Data listing ▸
*** Block opens ***
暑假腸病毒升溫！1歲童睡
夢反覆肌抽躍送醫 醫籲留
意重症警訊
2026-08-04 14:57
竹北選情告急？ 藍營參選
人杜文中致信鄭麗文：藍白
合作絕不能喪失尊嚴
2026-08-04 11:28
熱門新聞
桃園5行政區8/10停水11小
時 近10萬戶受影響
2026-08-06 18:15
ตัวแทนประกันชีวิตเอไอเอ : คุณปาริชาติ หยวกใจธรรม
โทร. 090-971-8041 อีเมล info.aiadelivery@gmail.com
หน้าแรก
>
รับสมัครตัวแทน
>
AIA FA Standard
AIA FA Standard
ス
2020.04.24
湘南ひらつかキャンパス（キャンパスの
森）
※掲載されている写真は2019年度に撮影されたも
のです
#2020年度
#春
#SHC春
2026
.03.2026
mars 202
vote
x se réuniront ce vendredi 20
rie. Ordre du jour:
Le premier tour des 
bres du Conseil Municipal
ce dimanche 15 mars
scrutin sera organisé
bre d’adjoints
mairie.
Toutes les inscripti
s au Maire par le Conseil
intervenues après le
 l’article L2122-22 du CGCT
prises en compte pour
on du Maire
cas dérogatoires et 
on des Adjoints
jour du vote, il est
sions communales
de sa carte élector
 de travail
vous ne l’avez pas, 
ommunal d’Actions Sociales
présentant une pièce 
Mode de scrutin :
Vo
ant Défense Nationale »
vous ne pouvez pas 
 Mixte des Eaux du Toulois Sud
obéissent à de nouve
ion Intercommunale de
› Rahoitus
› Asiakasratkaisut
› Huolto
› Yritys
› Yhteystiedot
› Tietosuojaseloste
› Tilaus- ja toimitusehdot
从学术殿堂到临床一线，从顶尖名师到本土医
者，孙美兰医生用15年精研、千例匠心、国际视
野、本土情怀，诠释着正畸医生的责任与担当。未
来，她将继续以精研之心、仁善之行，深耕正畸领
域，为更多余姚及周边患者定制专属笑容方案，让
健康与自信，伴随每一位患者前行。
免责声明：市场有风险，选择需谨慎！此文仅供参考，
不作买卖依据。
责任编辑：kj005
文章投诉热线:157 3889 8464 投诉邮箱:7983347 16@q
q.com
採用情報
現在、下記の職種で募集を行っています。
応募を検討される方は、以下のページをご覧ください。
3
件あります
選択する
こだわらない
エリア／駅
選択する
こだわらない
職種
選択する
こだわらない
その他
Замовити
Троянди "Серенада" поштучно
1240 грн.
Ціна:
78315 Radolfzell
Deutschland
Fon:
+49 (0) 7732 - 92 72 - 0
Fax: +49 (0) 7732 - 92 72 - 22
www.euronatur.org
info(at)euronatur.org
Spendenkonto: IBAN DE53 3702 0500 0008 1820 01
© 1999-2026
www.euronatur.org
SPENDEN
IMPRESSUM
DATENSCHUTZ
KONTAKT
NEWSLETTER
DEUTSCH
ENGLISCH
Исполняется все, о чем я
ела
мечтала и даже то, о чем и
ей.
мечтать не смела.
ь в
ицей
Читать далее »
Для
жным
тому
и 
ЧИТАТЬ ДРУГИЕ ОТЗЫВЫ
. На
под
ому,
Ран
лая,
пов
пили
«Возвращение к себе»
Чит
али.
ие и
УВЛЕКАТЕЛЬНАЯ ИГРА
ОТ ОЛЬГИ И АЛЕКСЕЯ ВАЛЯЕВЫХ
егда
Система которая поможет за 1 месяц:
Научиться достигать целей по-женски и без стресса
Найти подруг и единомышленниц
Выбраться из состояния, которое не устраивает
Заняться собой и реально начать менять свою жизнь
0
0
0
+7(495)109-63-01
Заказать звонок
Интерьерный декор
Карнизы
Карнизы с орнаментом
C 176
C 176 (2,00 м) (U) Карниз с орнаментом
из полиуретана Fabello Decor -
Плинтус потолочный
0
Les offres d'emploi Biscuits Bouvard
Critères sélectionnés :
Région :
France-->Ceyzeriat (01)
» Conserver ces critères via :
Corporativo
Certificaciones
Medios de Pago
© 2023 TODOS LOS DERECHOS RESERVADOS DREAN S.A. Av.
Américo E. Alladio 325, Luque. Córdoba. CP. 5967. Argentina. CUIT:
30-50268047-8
*** Block closes ***
Problem ▸
Would you transcribe every entry exactly?

Your solution ▸
暑假腸病毒升溫！1歲童睡
夢反覆肌抽躍送醫 醫籲留
意重症警訊
2026-08-04 14:57
竹北選情告急？ 藍營參選
人杜文中致信鄭麗文：藍白
合作絕不能喪失尊嚴
2026-08-04 11:28
熱門新聞
桃園5行政區8/10停水11小
時 近10萬戶受影響
2026-08-06 18:15
ตัวแทนประกันชีวิตเอไอเอ : คุณปาริชาติ หยวกใจธรรม
โทร. 090-971-8041 อีเมล info.aiadelivery@gmail.com
หน้าแรก
>
รับสมัครตัวแทน
>
AIA FA Standard
AIA FA Standard
ス
2020.04.24
湘南ひらつかキャンパス（キャンパスの
森）
※掲載されている写真は2019年度に撮影されたも
のです
#2020年度
#春
#SHC春
2026
.03.2026
mars 202
vote
x se réuniront ce vendredi 20
rie. Ordre du jour:
Le premier tour des 
bres du Conseil Municipal
ce dimanche 15 mars
scrutin sera organisé
bre d’adjoints
mairie.
Toutes les inscripti
s au Maire par le Conseil
intervenues après le
 l’article L2122-22 du CGCT
prises en compte pour
on du Maire
cas dérogatoires et 
on des Adjoints
jour du vote, il est
sions communales
de sa carte élector
 de travail
vous ne l’avez pas, 
ommunal d’Actions Sociales
présentant une pièce 
Mode de scrutin :
Vo
ant Défense Nationale »
vous ne pouvez pas 
 Mixte des Eaux du Toulois Sud
obéissent à de nouve
ion Intercommunale de
› Rahoitus
› Asiakasratkaisut
› Huolto
› Yritys
› Yhteystiedot
› Tietosuojaseloste
› Tilaus- ja toimitusehdot
从学术殿堂到临床一线，从顶尖名师到本土医
者，孙美兰医生用15年精研、千例匠心、国际视
野、本土情怀，诠释着正畸医生的责任与担当。未
来，她将继续以精研之心、仁善之行，深耕正畸领
域，为更多余姚及周边患者定制专属笑容方案，让
健康与自信，伴随每一位患者前行。
免责声明：市场有风险，选择需谨慎！此文仅供参考，
不作买卖依据。
责任编辑：kj005
文章投诉热线:157 3889 8464 投诉邮箱:7983347 16@q
q.com
採用情報
現在、下記の職種で募集を行っています。
応募を検討される方は、以下のページをご覧ください。
3
件あります
選択する
こだわらない
エリア／駅
選択する
こだわらない
職種
選択する
こだわらない
その他
Замовити
Троянди "Серенада" поштучно
1240 грн.
Ціна:
78315 Radolfzell
Deutschland
Fon:
+49 (0) 7732 - 92 72 - 0
Fax: +49 (0) 7732 - 92 72 - 22
www.euronatur.org
info(at)euronatur.org
Spendenkonto: IBAN DE53 3702 0500 0008 1820 01
© 1999-2026
www.euronatur.org
SPENDEN
IMPRESSUM
DATENSCHUTZ
KONTAKT
NEWSLETTER
DEUTSCH
ENGLISCH
Исполняется все, о чем я
ела
мечтала и даже то, о чем и
ей.
мечтать не смела.
ь в
ицей
Читать далее »
Для
жным
тому
и 
ЧИТАТЬ ДРУГИЕ ОТЗЫВЫ
. На
под
ому,
Ран
лая,
пов
пили
«Возвращение к себе»
Чит
али.
ие и
УВЛЕКАТЕЛЬНАЯ ИГРА
ОТ ОЛЬГИ И АЛЕКСЕЯ ВАЛЯЕВЫХ
егда
Система которая поможет за 1 месяц:
Научиться достигать целей по-женски и без стресса
Найти подруг и единомышленниц
Выбраться из состояния, которое не устраивает
Заняться собой и реально начать менять свою жизнь
0
0
0
+7(495)109-63-01
Заказать звонок
Интерьерный декор
Карнизы
Карнизы с орнаментом
C 176
C 176 (2,00 м) (U) Карниз с орнаментом
из полиуретана Fabello Decor -
Плинтус потолочный
0
Les offres d'emploi Biscuits Bouvard
Critères sélectionnés :
Région :
France-->Ceyzeriat (01)
» Conserver ces critères via :
Corporativo
Certificaciones
Medios de Pago
© 2023 TODOS LOS DERECHOS RESERVADOS DREAN S.A. Av.
Américo E. Alladio 325, Luque. Córdoba. CP. 5967. Argentina. CUIT:
30-50268047-8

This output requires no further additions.